- 作業項目 1:
次の(a)〜(c)の記述は、本文の内容と合っていますか。それぞれ「はい」か「いいえ」で答え、決め手となる本文の言葉を一字一句変えずに引用してください。
(a) 筆者は、「利益を返還しました」という記事をすでに目にしたと述べている。
(b) 筆者は、寄付をする必要はないと主張している。
(c) 筆者によれば、利益が返還されるかどうかは一般の株主には関係がない。
- 作業項目 2: 本文のうち、「おおお、木村剛さん効果でヒット激増だぁ!!」で始まり「たね♪」なんて思わないよね。」まで続く部分を、「世論」を「世間」に置き換えて書き直してもらえますか。

地球の裏からまじめな話~頑張れ日本

地球の裏から日本頑張れ!の応援BLOGです。
証券関係の話題について、証券マンとしての意見を述べていきます

おおお、木村剛さん効果でヒット激増だぁ!!

2005-12-20 06:44:38 | マスコミ、企業
と言うわけで、久々に木村剛さんにお送りしたTBが彼の記事にて採用されまして、有難うございます!
やはりプロ中のプロの方のご説明が加わると、あのようなあっしの拙駄記事でもちょっと立派に見えちゃって、感無量でございました。

さて、拙日記にも書かせて頂いたが、あの利益返還の動きがここへ来て小康状態な気がするが。
毎日株価やらアナリストレポートやらのチェックと共に欠かしていないのが、みずほとJ-COMに関する記事なのだが(あの情報端末BBと言うのは各企業ごとにニュースが時系列でざぁ~っと出るので便利なのである)、『利益を返還しました』と言う記事にはまだぶつからない。

日記にも書いたが、要は世論がここまで来てしまうと、もうどうしようもないのであろう、と思う。つまり今さら返したって誰も「おお、結局返して良くやったぁ!!」なんて誰も誉めてくれないでしょ?世論はもう「返して当たり前」になっちゃっているわけで。。
当事者のみずほだって、誰ももう「ああ返してもらって本当に良かったね♪」なんて思わないよね。

もっと言えばあの朝日やら日経でも書かれていたけど「寄付はどうよ?」って奴。
これも新聞が書いちゃったからはっきり言ってここで寄付に動いても、もう誰も「おお!なかなか偉いやんけぇ」なんて思わなくなっていると思うんだよね。
寄付をするなら大新聞の世間におもねる百戦錬磨の記者諸氏の一歩先を行かないと効果は無かったと思うな、いまさらだけど。
(決して寄付する必要なんて無い、って言っているのでは無いので念のため。あくまで寄付と言う行為に付随する一種の宣伝効果が全く望めませんね、と言う事なのであしからず)

かつてトマト銀行が出来たときのあるコメントだけはずっと覚えている。それは、『もう2番手は出ませんね』と言うもの。つまりトマトが出ちゃったら、その後セロリ銀行だとかじゃがいも銀行ってネーミングは駄目ね、ってコメントだった。

その辺まできちんとした戦略的プロデューサーが各証券に付いているのなら、まだ可能性はあるけれど、証券会社にそんな広告代理店的要素のかけらもあろうはずも無いので、それは望めないだろうね。
やはりここは、証券マン独特のダラダラ作戦で時間を稼いで、世間がもう忘れちゃった頃に『やっぱりかえすのや~めた』ってのが正解でしょう。
だって返したってそれらの極限のリスクの結晶が何にも役立たないんだし。そりゃあみずほは多少救われるかも知れないけれど、あそこは非上場会社だからね、利益が減って配当が減って困るのは基本みずほホールディングだけですから。(まあそうなるとみずほホールディングの株主の方は少々迷惑するかもしれぬが)
一般の株主、すなわち投資家の方々には、返されようが返されまいが何ら関係がありませんから。

- データ:
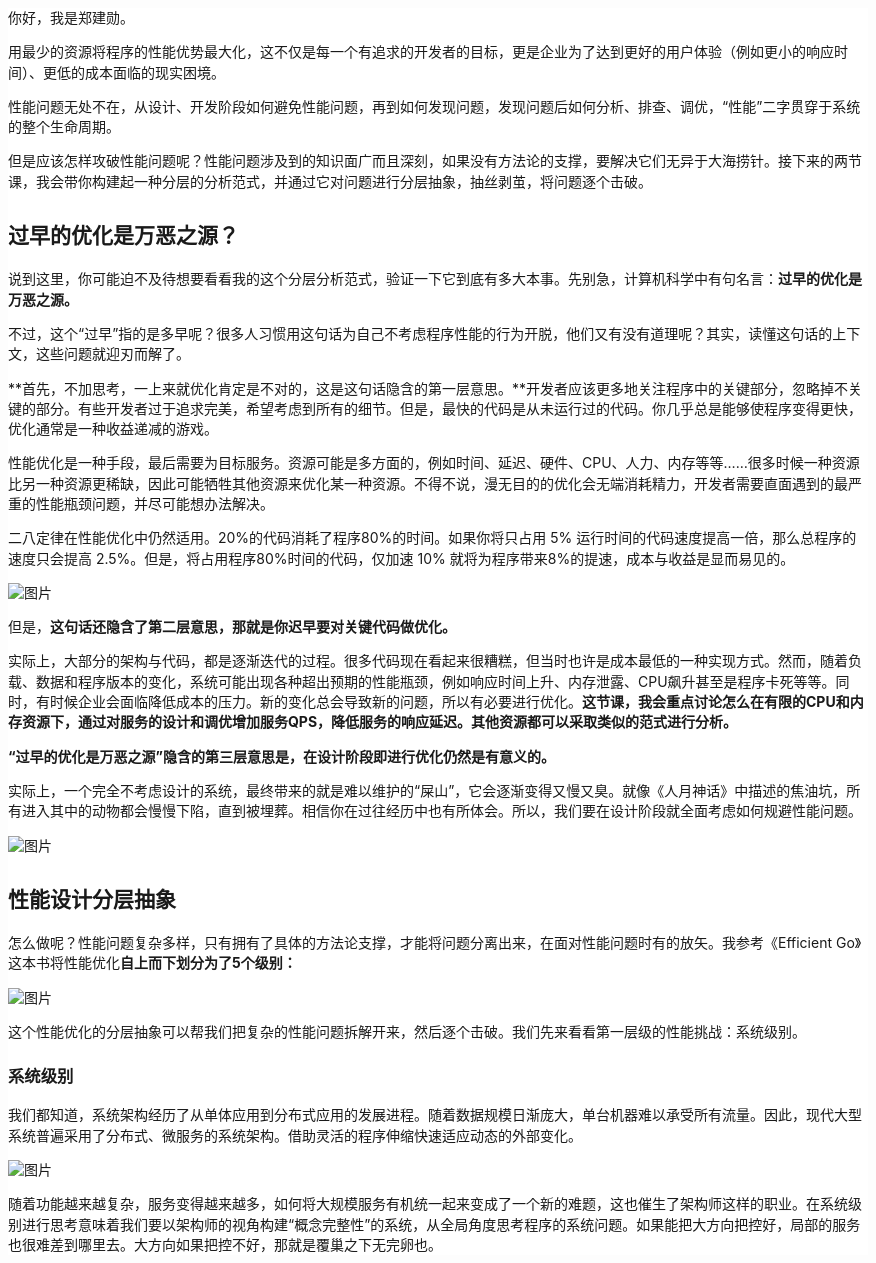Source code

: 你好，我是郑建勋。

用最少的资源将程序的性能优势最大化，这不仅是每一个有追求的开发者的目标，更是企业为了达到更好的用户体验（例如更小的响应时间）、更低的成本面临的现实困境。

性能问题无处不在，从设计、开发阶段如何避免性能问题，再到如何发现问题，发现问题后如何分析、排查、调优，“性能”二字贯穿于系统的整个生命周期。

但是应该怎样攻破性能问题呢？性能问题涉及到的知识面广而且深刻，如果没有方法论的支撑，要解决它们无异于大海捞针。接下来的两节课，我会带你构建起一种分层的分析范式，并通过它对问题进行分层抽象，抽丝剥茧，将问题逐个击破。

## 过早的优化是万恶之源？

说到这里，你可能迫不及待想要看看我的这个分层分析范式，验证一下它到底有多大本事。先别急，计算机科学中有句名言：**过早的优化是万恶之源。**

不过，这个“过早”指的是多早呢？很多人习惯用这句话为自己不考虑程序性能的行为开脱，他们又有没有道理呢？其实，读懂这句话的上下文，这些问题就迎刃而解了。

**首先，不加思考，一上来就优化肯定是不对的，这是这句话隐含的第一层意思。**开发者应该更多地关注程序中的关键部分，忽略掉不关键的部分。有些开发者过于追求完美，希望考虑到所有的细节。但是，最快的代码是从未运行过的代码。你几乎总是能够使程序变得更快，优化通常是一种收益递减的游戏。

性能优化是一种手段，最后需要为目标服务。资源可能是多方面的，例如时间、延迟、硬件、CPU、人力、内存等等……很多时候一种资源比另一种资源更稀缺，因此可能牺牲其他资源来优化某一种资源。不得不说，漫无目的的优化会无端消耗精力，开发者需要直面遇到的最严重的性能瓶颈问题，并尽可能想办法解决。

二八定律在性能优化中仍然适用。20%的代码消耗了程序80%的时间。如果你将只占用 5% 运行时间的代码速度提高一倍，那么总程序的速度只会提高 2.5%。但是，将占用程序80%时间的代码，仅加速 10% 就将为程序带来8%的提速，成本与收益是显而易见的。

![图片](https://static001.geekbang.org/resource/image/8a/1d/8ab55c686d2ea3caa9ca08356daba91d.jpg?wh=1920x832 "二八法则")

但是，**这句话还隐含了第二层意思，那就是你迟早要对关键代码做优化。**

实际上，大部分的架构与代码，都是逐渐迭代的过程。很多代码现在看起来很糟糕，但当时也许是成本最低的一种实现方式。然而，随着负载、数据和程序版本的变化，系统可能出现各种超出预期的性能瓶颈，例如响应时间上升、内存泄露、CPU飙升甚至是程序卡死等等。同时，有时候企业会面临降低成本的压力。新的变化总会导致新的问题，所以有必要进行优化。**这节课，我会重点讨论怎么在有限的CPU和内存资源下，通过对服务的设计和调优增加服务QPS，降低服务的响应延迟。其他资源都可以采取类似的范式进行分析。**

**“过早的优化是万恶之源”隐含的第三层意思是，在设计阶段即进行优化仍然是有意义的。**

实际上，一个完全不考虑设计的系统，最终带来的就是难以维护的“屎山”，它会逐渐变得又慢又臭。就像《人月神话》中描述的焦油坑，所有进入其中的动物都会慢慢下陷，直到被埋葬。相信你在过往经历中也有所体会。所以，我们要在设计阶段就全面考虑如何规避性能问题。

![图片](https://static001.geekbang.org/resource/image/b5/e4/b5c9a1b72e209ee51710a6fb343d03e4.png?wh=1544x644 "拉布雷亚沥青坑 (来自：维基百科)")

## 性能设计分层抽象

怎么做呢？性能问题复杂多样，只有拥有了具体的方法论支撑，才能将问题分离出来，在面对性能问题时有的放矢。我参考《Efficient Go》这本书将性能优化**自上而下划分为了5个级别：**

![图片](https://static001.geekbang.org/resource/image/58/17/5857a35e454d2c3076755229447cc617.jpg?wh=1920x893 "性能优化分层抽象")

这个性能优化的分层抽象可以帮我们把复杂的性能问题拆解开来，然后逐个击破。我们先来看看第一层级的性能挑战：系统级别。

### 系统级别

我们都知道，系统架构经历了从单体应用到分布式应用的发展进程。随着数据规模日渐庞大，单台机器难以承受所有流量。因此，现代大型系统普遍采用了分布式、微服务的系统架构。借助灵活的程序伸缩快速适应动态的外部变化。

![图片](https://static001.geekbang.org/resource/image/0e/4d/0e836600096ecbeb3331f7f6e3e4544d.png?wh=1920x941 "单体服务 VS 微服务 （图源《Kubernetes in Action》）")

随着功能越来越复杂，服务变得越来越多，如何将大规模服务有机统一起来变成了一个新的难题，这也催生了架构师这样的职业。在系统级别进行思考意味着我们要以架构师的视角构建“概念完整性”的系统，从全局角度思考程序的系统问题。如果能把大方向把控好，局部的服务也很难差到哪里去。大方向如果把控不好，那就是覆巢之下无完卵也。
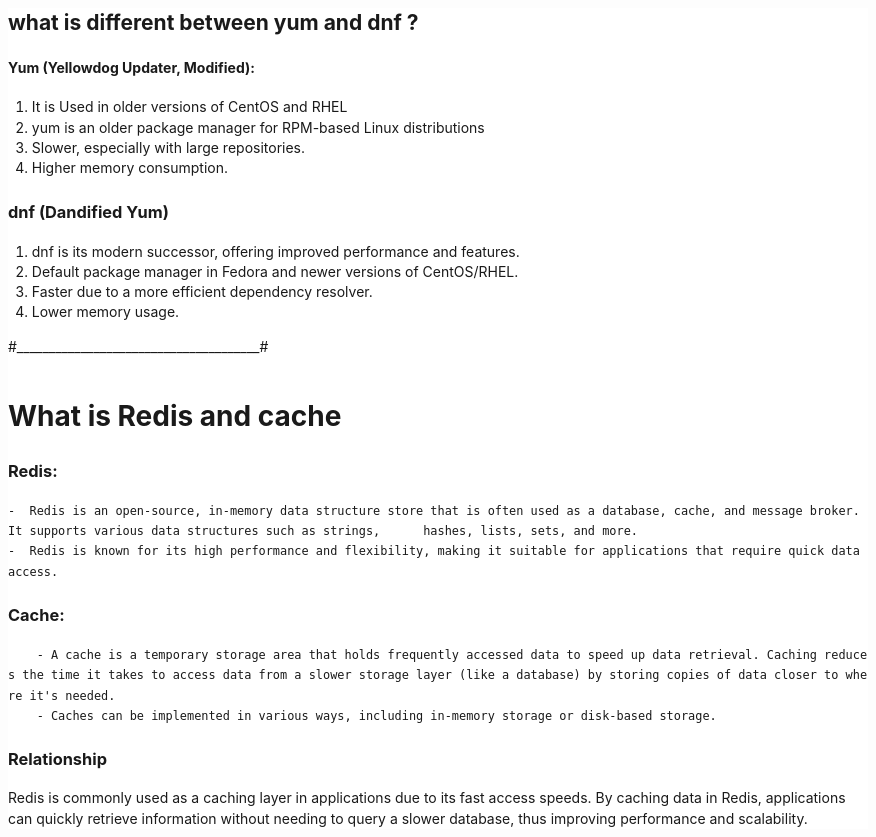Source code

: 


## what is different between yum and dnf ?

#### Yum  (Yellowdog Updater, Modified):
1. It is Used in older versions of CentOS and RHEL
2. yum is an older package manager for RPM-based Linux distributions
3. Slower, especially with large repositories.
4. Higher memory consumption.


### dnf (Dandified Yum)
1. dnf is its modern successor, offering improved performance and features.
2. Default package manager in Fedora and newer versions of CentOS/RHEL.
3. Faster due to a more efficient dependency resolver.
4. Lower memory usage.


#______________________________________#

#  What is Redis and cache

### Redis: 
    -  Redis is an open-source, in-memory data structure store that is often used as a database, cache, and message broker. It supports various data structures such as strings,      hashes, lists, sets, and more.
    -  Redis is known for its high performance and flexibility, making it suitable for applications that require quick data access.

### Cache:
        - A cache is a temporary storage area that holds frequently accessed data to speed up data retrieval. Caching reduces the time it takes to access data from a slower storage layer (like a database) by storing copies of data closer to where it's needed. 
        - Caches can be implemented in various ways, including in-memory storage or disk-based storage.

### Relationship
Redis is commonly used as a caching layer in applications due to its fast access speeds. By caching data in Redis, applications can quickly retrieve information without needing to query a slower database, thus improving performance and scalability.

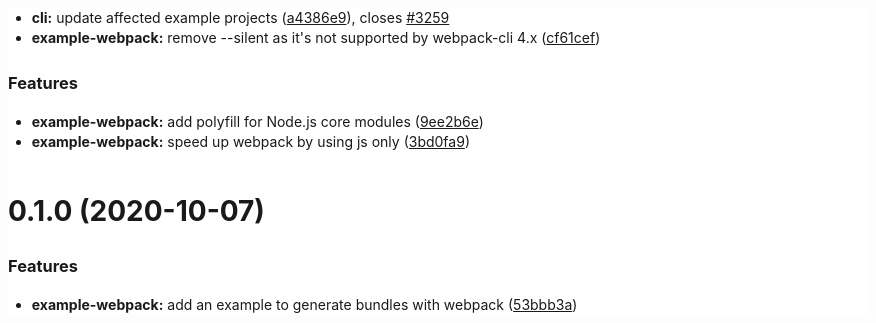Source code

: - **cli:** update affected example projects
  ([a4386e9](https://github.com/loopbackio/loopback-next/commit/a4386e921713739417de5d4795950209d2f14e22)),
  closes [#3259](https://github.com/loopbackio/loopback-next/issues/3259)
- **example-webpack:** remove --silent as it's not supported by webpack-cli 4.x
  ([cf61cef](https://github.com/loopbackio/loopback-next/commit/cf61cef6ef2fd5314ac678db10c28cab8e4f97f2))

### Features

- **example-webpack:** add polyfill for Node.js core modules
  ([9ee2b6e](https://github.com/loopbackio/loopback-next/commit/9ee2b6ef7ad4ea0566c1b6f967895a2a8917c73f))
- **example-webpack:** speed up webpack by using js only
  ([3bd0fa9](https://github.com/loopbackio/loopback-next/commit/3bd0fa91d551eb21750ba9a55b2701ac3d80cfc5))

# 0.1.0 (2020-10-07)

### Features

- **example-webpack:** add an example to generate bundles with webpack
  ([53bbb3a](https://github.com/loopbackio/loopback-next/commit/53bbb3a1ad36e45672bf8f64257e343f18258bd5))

- 解答 1:
(a) いいえ。「『利益を返還しました』と言う記事にはまだぶつからない」
(b) いいえ。「決して寄付する必要なんて無い、って言っているのでは無いので念のため」
(c) はい。「一般の株主、すなわち投資家の方々には、返されようが返されまいが何ら関係がありませんから」

- 解答 2:
おおお、木村剛さん効果でヒット激増だぁ!!

2005-12-20 06:44:38 | マスコミ、企業
と言うわけで、久々に木村剛さんにお送りしたTBが彼の記事にて採用されまして、有難うございます!
やはりプロ中のプロの方のご説明が加わると、あのようなあっしの拙駄記事でもちょっと立派に見えちゃって、感無量でございました。

さて、拙日記にも書かせて頂いたが、あの利益返還の動きがここへ来て小康状態な気がするが。
毎日株価やらアナリストレポートやらのチェックと共に欠かしていないのが、みずほとJ-COMに関する記事なのだが(あの情報端末BBと言うのは各企業ごとにニュースが時系列でざぁ~っと出るので便利なのである)、『利益を返還しました』と言う記事にはまだぶつからない。

日記にも書いたが、要は世間がここまで来てしまうと、もうどうしようもないのであろう、と思う。つまり今さら返したって誰も「おお、結局返して良くやったぁ!!」なんて誰も誉めてくれないでしょ?世間はもう「返して当たり前」になっちゃっているわけで。。
当事者のみずほだって、誰ももう「ああ返してもらって本当に良かったね♪」なんて思わないよね。